Dear Li,
Thank you for your patch.
Am 07.01.26 um 02:04 schrieb Li Li via Intel-wired-lan:
When an idpf HW reset is triggered, it clears the vport but does
not clear the netdev held by vport:
// In idpf_vport_dealloc() called by idpf_init_hard_reset(),
// idpf_init_hard_reset() sets IDPF_HR_RESET_IN_PROG, so
// idpf_decfg_netdev() doesn't get called.
No need to format this as code comments. At least it confused me a little.
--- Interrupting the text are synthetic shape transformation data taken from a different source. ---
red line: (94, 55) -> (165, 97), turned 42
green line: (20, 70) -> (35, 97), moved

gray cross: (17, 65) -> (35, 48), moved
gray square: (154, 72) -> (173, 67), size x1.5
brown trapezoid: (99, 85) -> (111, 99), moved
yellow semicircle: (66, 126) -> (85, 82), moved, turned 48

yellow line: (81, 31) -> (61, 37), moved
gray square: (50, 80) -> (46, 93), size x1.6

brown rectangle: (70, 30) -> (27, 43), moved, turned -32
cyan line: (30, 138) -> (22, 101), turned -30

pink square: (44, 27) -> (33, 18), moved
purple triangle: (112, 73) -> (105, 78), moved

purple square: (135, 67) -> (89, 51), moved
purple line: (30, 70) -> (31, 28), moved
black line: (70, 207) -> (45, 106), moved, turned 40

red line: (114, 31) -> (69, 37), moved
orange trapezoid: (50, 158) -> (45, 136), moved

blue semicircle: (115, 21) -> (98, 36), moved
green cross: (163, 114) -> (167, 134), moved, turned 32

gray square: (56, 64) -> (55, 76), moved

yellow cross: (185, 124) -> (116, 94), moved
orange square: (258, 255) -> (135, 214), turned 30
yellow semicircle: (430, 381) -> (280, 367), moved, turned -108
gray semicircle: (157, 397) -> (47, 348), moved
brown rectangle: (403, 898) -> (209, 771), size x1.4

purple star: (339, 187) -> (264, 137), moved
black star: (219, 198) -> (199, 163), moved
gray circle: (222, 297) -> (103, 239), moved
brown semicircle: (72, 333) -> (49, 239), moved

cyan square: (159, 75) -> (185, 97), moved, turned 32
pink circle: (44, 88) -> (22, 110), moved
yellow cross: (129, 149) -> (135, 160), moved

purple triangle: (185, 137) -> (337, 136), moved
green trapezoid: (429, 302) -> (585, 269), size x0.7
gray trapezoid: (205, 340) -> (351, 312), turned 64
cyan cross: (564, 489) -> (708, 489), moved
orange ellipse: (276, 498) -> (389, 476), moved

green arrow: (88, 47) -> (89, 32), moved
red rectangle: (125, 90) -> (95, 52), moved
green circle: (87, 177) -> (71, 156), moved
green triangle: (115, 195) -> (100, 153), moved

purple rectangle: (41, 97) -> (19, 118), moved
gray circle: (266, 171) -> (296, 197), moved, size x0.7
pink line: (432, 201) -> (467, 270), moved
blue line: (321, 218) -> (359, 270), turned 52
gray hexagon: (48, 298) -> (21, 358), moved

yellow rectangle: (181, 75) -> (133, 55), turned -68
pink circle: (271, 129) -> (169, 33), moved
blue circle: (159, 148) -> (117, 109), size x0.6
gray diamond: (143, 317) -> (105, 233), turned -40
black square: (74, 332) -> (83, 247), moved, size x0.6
if (!test_bit(IDPF_HR_RESET_IN_PROG, adapter->flags))
idpf_decfg_netdev(vport);
// idpf_decfg_netdev() would clear netdev but it isn't called:
unregister_netdev(vport->netdev);
free_netdev(vport->netdev);
vport->netdev = NULL;
// Later in idpf_init_hard_reset(), the vport is cleared:
kfree(adapter->vports);
adapter->vports = NULL;
During an idpf HW reset, when "ethtool -g/-G" is called on the netdev,
the vport associated with the netdev is NULL, and so a kernel panic
would happen:
[ 513.185327] BUG: kernel NULL pointer dereference, address: 0000000000000038
...
[ 513.232756] RIP: 0010:idpf_get_ringparam+0x45/0x80
This can be reproduced reliably by injecting a TX timeout to cause
an idpf HW reset, and injecting a virtchnl error to cause the HW
reset to fail and retry, while calling "ethtool -g/-G" on the netdev
at the same time.
If you shared the commands, how to do that, it would make reproducing
the issue easier.
With this patch applied, we see the following error but no kernel
panics anymore:
[ 476.323630] idpf 0000:05:00.0 eth1: failed to get ring params due to no
vport in netdev
Signed-off-by: Li Li <[email protected]>
---
drivers/net/ethernet/intel/idpf/idpf_ethtool.c | 12 ++++++++++++
1 file changed, 12 insertions(+)
diff --git a/drivers/net/ethernet/intel/idpf/idpf_ethtool.c
b/drivers/net/ethernet/intel/idpf/idpf_ethtool.c
index d5711be0b8e69..6a4b630b786c2 100644
--- a/drivers/net/ethernet/intel/idpf/idpf_ethtool.c
+++ b/drivers/net/ethernet/intel/idpf/idpf_ethtool.c
@@ -639,6 +638,10 @@ static void idpf_get_ringparam(struct net_device *netdev,
idpf_vport_ctrl_lock(netdev);
vport = idpf_netdev_to_vport(netdev);
+ if (!vport) {
+ netdev_err(netdev, "failed to get ring params due to no vport in
netdev\n");
If vport == NULL is expected, why log it as an error. What should the
user do? Wait until reset is done?
+ goto unlock;
+ }
ring->rx_max_pending = IDPF_MAX_RXQ_DESC;
ring->tx_max_pending = IDPF_MAX_TXQ_DESC;
@@ -647,6 +651,7 @@ static void idpf_get_ringparam(struct net_device *netdev,
kring->tcp_data_split = idpf_vport_get_hsplit(vport);
+unlock:
idpf_vport_ctrl_unlock(netdev);
}
@@ -673,6 +674,11 @@ static int idpf_set_ringparam(struct net_device *netdev,
idpf_vport_ctrl_lock(netdev);
vport = idpf_netdev_to_vport(netdev);
+ if (!vport) {
+ netdev_err(netdev, "ring params not changed due to no vport in
netdev\n");
+ err = -EFAULT;
+ goto unlock_mutex;
+ }
idx = vport->idx;
Is there another – possible more involved – solution possible to wait
until the hardware reset finished?
Kind regards,
Paul